His desperate memory yielded a few common Indian words. He
pointed automatically to himself and the stream. His white lips moved.
"I come--from--the river!"
A guttural cry, as if the whole assembly were clearing their throats,
went round the different circles. The nearest rocked themselves to
and fro and bent their feathered heads toward him. A hollow-cheeked,
decrepit old man arose and said, simply:--
"It is he! The great chief has come!"
*****
He was saved. More than that, he was re-created.

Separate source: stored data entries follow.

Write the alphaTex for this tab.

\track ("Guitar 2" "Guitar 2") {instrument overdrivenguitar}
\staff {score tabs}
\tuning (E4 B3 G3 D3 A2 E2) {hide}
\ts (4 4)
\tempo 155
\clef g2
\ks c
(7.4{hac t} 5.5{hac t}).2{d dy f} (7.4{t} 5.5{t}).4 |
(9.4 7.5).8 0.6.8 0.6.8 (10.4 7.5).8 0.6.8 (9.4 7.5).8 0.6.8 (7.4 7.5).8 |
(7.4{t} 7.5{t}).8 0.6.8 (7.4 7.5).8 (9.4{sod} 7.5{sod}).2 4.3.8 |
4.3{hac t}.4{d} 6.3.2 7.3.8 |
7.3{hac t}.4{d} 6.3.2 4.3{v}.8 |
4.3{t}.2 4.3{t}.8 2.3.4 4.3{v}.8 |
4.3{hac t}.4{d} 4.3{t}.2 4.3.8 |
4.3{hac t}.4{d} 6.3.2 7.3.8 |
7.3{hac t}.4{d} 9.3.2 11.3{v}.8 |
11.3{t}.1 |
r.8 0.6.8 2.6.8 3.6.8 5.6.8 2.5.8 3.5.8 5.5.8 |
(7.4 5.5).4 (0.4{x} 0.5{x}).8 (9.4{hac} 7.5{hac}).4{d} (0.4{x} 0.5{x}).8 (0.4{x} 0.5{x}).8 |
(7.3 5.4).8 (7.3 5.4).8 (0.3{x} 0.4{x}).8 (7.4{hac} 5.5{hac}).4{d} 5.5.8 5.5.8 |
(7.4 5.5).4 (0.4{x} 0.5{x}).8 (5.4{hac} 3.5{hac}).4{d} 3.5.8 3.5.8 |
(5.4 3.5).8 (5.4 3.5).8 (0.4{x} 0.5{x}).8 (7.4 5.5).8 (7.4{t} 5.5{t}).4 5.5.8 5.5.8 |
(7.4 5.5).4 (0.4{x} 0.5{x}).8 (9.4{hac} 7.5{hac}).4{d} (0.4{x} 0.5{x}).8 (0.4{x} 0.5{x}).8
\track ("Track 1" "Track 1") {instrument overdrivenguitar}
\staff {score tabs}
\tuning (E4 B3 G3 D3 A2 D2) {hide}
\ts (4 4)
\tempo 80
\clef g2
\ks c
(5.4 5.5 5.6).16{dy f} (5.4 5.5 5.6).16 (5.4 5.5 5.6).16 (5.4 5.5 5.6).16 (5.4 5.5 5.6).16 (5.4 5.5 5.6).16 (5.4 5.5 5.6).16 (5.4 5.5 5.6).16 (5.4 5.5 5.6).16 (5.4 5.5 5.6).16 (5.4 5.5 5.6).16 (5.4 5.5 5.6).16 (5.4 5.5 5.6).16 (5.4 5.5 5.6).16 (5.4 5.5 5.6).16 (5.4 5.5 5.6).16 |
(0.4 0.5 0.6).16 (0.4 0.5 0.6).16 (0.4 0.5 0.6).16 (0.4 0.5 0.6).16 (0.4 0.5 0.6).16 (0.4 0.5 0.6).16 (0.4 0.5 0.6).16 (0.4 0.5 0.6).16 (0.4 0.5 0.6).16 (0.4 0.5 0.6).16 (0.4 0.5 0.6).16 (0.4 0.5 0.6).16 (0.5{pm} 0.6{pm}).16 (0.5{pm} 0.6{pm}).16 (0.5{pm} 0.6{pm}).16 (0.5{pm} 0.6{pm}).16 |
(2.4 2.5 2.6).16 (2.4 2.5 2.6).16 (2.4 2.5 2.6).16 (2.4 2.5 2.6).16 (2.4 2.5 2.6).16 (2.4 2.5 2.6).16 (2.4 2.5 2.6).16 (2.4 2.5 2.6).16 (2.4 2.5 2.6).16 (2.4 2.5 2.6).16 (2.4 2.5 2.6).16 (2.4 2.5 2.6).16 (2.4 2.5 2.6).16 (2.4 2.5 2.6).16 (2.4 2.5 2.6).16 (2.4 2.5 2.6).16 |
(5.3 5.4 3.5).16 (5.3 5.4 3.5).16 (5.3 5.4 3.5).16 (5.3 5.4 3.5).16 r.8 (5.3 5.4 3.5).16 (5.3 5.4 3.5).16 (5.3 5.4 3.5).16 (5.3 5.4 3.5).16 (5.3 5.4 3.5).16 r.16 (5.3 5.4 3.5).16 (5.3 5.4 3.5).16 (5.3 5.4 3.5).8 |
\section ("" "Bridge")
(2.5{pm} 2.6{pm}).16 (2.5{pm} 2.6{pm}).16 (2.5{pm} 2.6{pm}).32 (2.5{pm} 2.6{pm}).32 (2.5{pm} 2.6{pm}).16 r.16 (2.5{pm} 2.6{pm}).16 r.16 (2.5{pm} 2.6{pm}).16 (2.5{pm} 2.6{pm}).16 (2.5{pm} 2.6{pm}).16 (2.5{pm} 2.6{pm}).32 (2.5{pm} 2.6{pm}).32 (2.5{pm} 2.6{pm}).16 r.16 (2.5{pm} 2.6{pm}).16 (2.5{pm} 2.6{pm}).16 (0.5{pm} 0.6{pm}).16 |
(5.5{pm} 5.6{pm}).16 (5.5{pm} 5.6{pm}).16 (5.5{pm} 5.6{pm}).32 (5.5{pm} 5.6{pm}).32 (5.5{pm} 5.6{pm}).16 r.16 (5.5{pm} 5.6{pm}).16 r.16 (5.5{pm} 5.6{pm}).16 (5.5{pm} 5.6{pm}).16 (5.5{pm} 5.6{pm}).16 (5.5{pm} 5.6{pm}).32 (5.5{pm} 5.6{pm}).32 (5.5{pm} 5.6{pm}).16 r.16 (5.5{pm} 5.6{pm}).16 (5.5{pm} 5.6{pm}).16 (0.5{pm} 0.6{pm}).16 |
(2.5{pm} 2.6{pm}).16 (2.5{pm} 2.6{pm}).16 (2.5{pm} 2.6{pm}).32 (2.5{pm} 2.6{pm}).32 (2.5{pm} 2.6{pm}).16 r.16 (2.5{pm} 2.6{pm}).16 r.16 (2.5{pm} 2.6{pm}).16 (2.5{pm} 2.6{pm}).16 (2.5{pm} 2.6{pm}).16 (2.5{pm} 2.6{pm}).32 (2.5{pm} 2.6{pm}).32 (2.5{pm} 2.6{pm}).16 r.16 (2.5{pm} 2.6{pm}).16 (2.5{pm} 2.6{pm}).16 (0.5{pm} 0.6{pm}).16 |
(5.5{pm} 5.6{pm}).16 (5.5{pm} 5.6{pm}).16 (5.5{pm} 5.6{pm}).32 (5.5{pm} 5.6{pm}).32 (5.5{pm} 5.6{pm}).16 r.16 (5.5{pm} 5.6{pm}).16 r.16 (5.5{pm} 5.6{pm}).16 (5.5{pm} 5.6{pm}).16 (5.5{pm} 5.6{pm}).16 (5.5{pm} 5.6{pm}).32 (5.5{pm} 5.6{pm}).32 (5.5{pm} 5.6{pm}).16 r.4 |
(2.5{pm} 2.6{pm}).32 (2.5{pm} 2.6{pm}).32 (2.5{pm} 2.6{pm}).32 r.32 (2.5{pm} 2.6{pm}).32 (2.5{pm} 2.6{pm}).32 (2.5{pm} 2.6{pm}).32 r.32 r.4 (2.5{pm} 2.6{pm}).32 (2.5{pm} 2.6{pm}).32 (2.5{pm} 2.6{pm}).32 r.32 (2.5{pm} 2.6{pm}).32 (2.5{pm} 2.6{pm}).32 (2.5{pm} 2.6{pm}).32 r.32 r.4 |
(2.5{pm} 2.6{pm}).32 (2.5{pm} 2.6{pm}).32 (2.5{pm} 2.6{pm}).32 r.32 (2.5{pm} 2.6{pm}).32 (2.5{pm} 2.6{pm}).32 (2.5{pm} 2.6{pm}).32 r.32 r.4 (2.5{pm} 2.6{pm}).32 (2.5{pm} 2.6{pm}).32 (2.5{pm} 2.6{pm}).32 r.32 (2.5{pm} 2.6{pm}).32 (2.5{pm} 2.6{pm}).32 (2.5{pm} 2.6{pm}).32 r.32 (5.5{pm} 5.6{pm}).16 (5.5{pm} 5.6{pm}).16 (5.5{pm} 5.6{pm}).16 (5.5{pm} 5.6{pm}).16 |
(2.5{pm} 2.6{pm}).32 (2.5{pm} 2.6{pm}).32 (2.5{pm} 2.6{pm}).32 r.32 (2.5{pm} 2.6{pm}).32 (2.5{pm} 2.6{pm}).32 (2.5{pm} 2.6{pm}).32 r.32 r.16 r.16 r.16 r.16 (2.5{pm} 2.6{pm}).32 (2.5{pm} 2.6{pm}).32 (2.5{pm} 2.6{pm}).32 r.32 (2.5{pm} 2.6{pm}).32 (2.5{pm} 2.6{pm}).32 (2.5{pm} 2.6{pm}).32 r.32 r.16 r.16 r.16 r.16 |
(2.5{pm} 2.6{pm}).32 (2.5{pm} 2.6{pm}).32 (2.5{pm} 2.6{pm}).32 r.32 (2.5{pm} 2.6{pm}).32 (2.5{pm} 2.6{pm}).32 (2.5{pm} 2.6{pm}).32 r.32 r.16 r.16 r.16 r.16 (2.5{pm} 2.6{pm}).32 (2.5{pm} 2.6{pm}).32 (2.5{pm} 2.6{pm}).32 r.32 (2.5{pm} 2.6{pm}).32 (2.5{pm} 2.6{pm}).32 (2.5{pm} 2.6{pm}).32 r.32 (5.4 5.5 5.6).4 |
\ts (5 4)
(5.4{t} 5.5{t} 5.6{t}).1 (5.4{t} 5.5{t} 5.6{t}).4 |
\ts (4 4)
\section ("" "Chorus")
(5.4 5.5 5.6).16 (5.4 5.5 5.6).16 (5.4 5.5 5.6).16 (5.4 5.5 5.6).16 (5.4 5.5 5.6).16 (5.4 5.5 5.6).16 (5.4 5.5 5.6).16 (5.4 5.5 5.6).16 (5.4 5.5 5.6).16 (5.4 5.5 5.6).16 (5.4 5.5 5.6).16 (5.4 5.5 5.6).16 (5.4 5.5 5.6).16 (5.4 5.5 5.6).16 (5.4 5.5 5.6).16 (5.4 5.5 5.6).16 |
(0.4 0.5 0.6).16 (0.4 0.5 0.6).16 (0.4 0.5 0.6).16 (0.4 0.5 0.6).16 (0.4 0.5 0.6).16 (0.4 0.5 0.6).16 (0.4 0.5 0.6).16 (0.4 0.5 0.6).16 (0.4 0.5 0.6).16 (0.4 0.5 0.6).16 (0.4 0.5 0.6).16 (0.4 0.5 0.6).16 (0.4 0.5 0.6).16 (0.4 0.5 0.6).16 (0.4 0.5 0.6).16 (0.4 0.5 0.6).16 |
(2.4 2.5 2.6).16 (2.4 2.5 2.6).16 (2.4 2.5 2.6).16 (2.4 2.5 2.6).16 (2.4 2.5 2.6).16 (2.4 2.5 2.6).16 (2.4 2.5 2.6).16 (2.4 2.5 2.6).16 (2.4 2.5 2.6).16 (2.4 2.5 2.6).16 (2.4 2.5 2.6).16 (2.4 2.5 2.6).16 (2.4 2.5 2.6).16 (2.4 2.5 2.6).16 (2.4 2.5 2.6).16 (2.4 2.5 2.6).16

For, by signs and
intimations he was quickly made aware that since the death of their
late chief, their medicine-men had prophesied that his perfect successor
should appear miraculously before them, borne noiselessly on the river
FROM THE SEA, in the plumes and insignia of his predecessor. This mere
coincidence of appearance and costume might not have been convincing to
the braves had not Elijah Martin's actual deficiencies contributed to
their unquestioned faith in him. Not only his inert possession of the
sweat-house and his apathetic attitude in their presence, but his utter
and complete unlikeness to the white frontiersmen of their knowledge and
tradition--creatures of fire and sword and malevolent activity--as well
as his manifest dissimilarity to themselves, settled their conviction
of his supernatural origin. His gentle, submissive voice, his yielding
will, his lazy helplessness, the absence of strange weapons and fierce
explosives in his possession, his unwonted sobriety--all proved him an
exception to his apparent race that was in itself miraculous.